I took this picture just as I was leaving my hometown--Oroville, CA--on a trip to gather information for an article about olive oil.

I love going back to Oroville, but it's always weird. I haven't lived there in decades, and it's amazing how dramatically small towns can change. Throw up a WalMart and a Home Depot, and acres of quotidian landmarks--tacky motels from the 50s, the restaurant where you used to eat fried chicken, the place where your mother took the dry cleaning, the nursery where you could hardly walk down the graveled path because so many tiny frogs were leaping from the plants, the other places you don't quite recall but know something else was there--are gone. As I drove around, I found myself trying to fit the map of before onto the map of now. In some areas, it was really quite impossible.

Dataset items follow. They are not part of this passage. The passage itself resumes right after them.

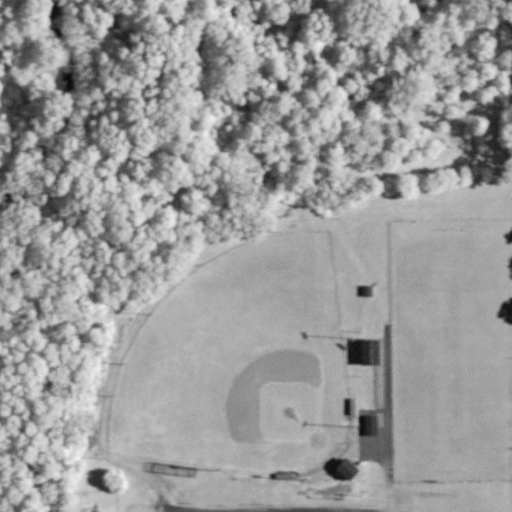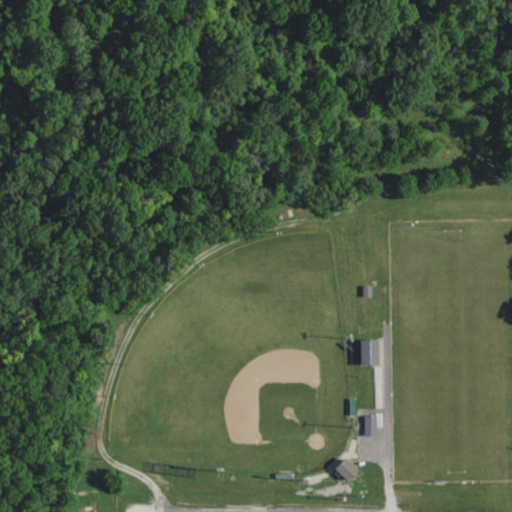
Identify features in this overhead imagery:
river: (54, 104)
building: (371, 352)
park: (241, 362)
building: (371, 425)
road: (386, 429)
building: (348, 469)
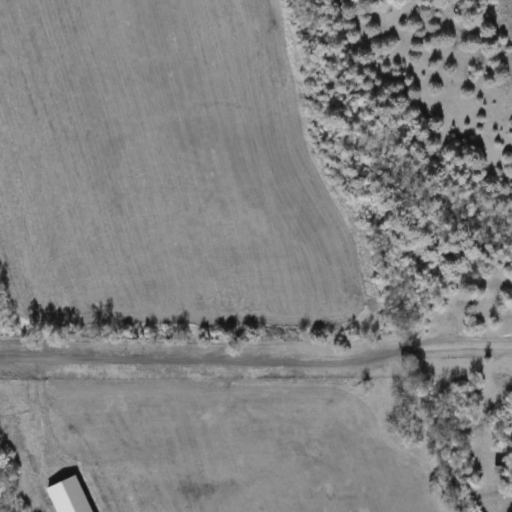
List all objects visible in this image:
road: (278, 358)
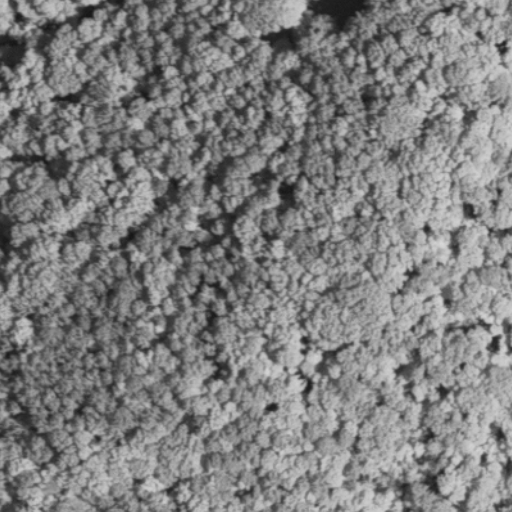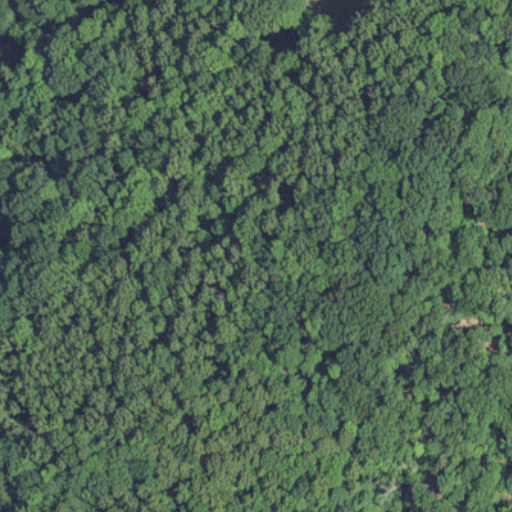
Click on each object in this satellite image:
road: (84, 26)
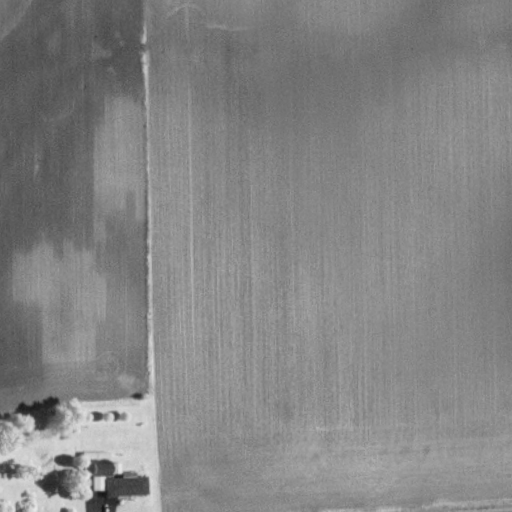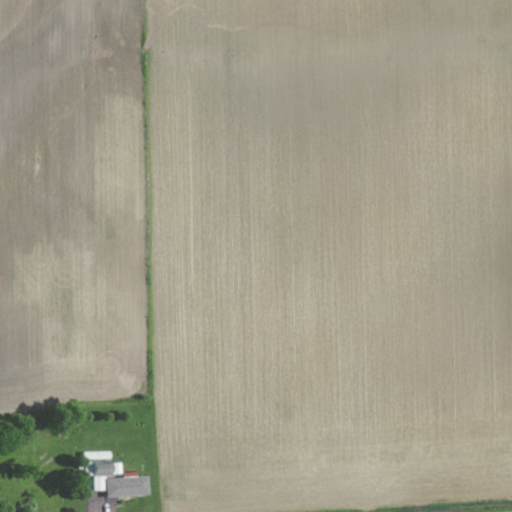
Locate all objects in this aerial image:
building: (107, 476)
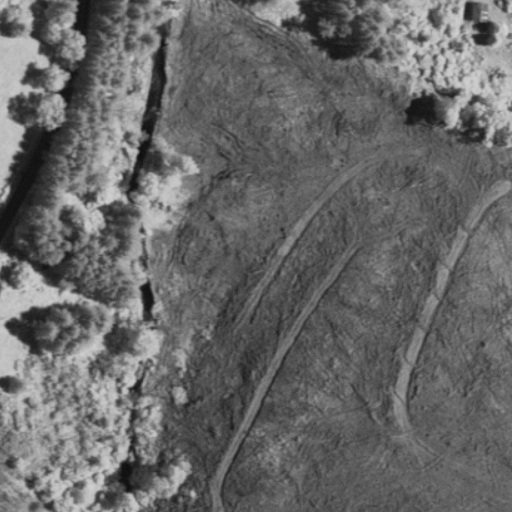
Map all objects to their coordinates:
road: (55, 119)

Those are the Buttes looming in the background of the picture, scruffy little peaks that rise sharply out of the Sacramento Valley. I always watched them dreamily as we drove away from Oroville when I was a kid. There still don't seem to be any major roads in or out of town, at least not for more than a couple of hundred feet; I like this, although maybe I wouldn't if I still lived there. My father (and now my sister, carrying his navigational genes intact) always chose the tiniest roads, anyway--barely paved roads that wound through the rice fields, past the avenues of elder olives, past the new orchards of almonds and plum and apricot. He always knew what they were, although they all looked the same to me. I'd look over the lushness at the Buttes, so enticingly harsh and uncultivated, and vow that I'd climb up there someday. I told my sister that and she told me that everyone says they're full of rattlesnakes. But it seemed that all of Oroville was full of rattlesnakes when I was a kid. Everyone had a rattlesnake encounter story.

I'm suffering a fictional malaise. The main character in my novel has a bad knee, and I seem to have caught it from her. I went to see a doctor the other day and he said inflamed hamstring, funky tendon (not quite his words), and possibly torn cartilage. But I'm quite sure it's a metaphysical ailment. My character is accusing me of creative abuse-- I've brought her to life but left her unfinished. She's put this twinge in my knee to remind me to finish the damn book already.

I'm trying. Posted by Picasa
How is the olive oil article?
Can't wait to dig in to your novel chapter.
I really enjoyed this piece -- I didn't know you were from Oroville! I liked hearing about the landscape and your origins.
Hello Bloglily! I thought you were on vacation.

Yep, born and raised in Oroville. And I do love to go back there. I never get to stay long enough, though-- I'd love to stay long enough to work in a hike up Table Mountain or drive up the Feather River Canyon to Quincy. There are huge rounded stones in the river that look like elephants bathing. I'd like to stop in Paradise and see if they still have the world's greatest apples!

My novel-- just revised and sent off--is set in Oroville, renamed Ophiria for the purposes of fictional mischief.
Hi, Kris--

Such lovely writing, here. I'm glad I stopped by. Your descriptions of such common things are so poignant.

I have another take on your Dad's intuitive knowledge of just what trees lay in that orchard--just beyond the point of clear identification. My Dad (Uncle Ken, to you) used to say, "Lou would look at the distant orchard and always knew what exact tree made up the orchard. He was always right--by default. Nobody else knew what the hell it was either."

I have such a special delight that you're my cousin.